TASK INSTRUCTIONS:
If a line in the records below holds the word "bottom", copy it.

SUPPLIED RECORDS:
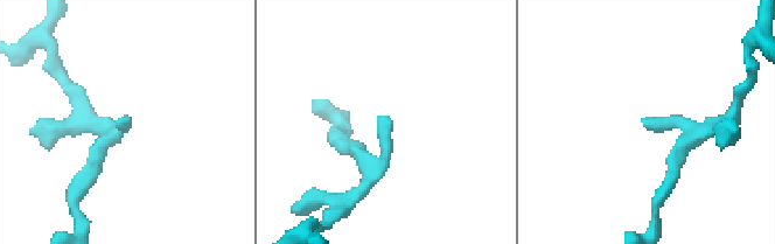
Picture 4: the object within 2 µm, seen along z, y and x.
look(em, planes, tint, picture 4, (642, 119))

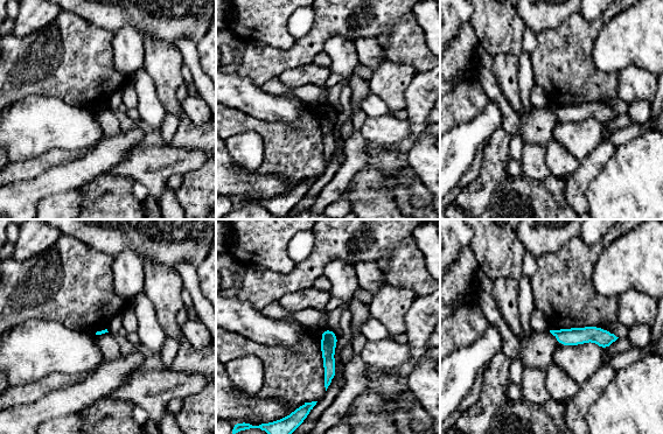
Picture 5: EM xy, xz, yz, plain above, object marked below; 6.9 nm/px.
look(em, planes, borders, same)

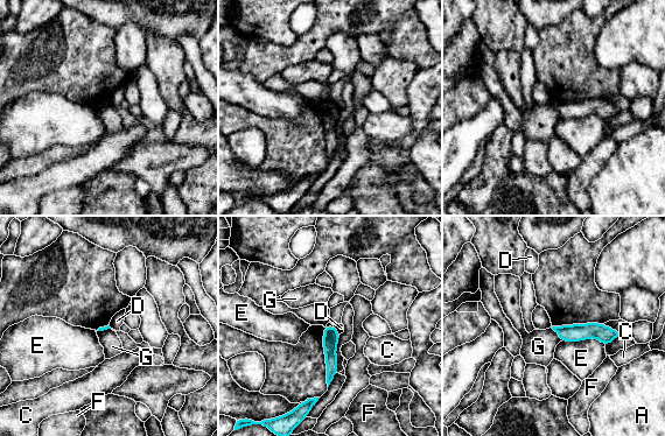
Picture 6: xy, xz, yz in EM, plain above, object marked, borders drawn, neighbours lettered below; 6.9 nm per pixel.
pass()
A, C, D, E, F and G are other cells; runs along (558, 329), (614, 335) in picture 6; none of them fits

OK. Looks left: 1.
free end
look(em, xy, step 8, borders, picture 1, (933, 333))

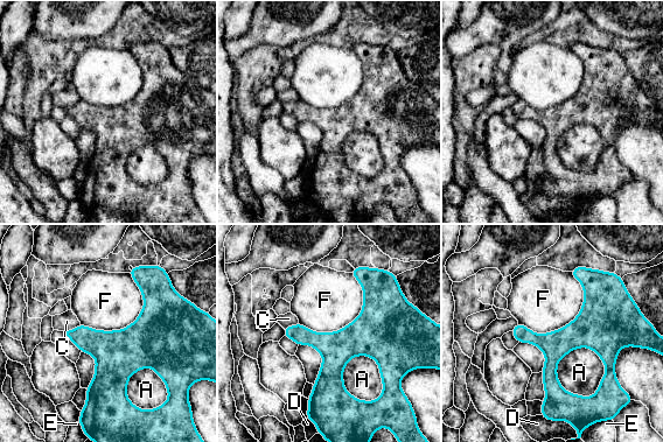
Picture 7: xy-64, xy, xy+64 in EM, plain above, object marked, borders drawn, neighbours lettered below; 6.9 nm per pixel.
pass()
A, C, D, E and F are other cells; border along (574, 348), (605, 366), (591, 397) in picture 7; no lettered segment goes on from it

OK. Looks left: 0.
done(no edits, rest unchecked)

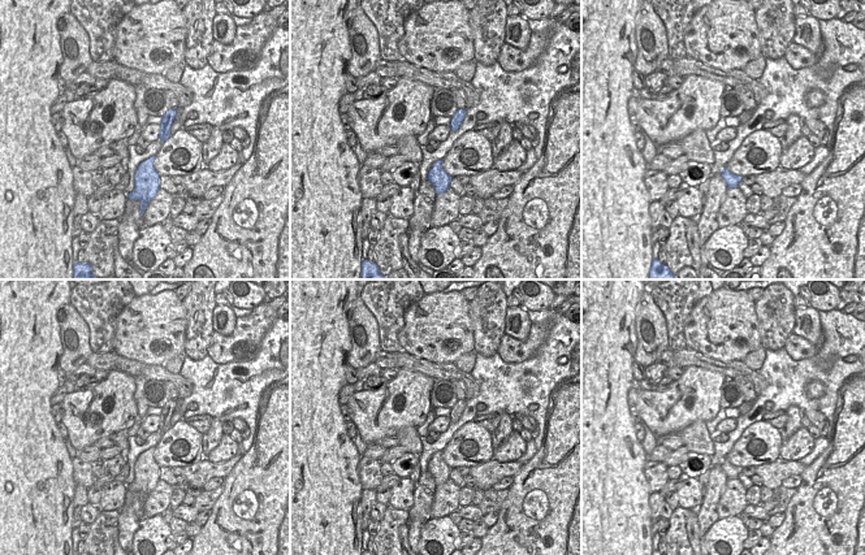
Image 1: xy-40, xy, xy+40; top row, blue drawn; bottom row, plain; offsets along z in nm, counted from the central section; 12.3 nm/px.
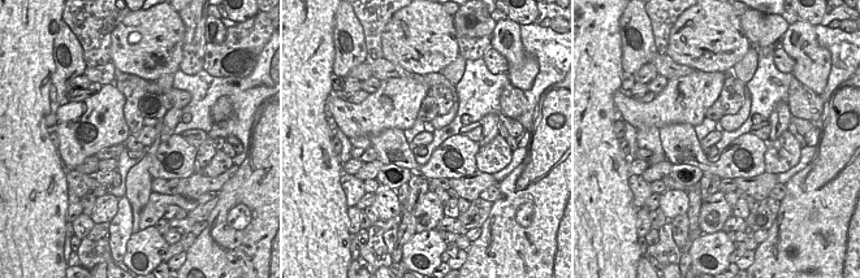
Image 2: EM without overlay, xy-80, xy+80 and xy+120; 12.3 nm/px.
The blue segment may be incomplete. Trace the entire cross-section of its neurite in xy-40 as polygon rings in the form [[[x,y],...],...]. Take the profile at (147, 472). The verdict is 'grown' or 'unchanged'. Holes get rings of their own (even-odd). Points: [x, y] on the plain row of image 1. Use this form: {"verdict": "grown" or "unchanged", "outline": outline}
{"verdict": "unchanged", "outline": [[[151,447],[138,456],[134,465],[134,482],[126,485],[129,490],[140,493],[140,508],[160,480],[160,467],[153,459],[155,450],[156,447]]]}

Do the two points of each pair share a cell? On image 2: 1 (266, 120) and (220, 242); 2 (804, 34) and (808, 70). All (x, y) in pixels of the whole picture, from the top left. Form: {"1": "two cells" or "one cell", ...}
{"1": "one cell", "2": "one cell"}

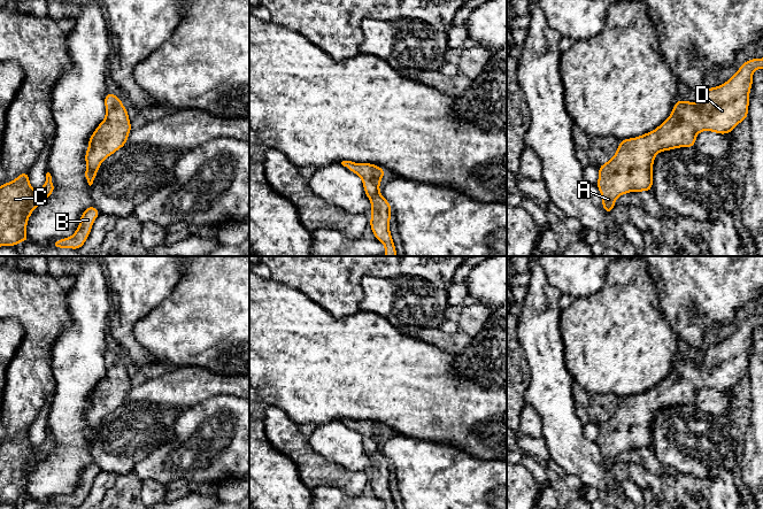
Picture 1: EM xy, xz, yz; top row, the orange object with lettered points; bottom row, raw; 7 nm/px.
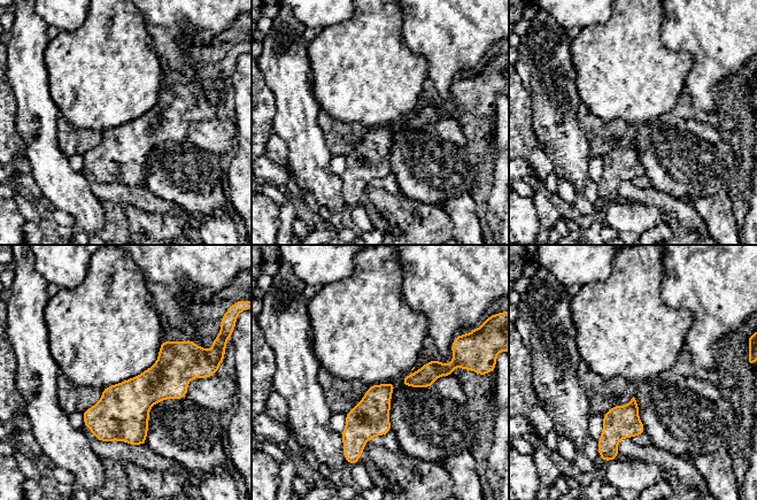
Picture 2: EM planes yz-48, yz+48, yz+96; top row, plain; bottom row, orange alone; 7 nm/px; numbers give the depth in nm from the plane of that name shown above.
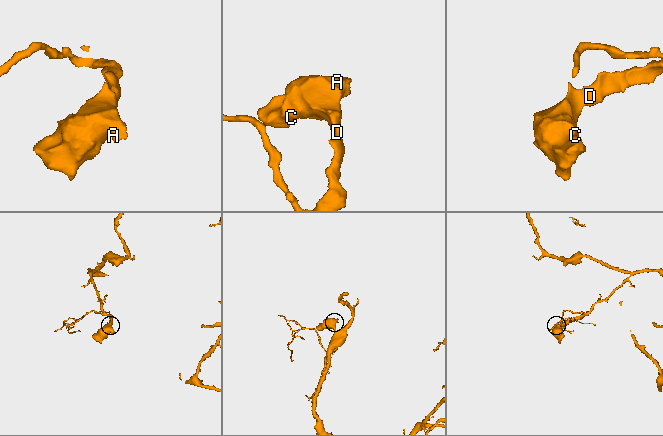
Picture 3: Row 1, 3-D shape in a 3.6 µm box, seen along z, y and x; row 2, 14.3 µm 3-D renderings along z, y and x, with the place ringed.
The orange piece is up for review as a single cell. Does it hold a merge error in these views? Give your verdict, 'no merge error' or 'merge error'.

OUTPUT FOR THIS EXERCISE:
Image 1: xy-40, xy, xy+40; top row, blue drawn; bottom row, plain; offsets along z in nm, counted from the central section; 12.3 nm/px.
Picture 1: EM xy, xz, yz; top row, the orange object with lettered points; bottom row, raw; 7 nm/px.
Picture 2: EM planes yz-48, yz+48, yz+96; top row, plain; bottom row, orange alone; 7 nm/px; numbers give the depth in nm from the plane of that name shown above.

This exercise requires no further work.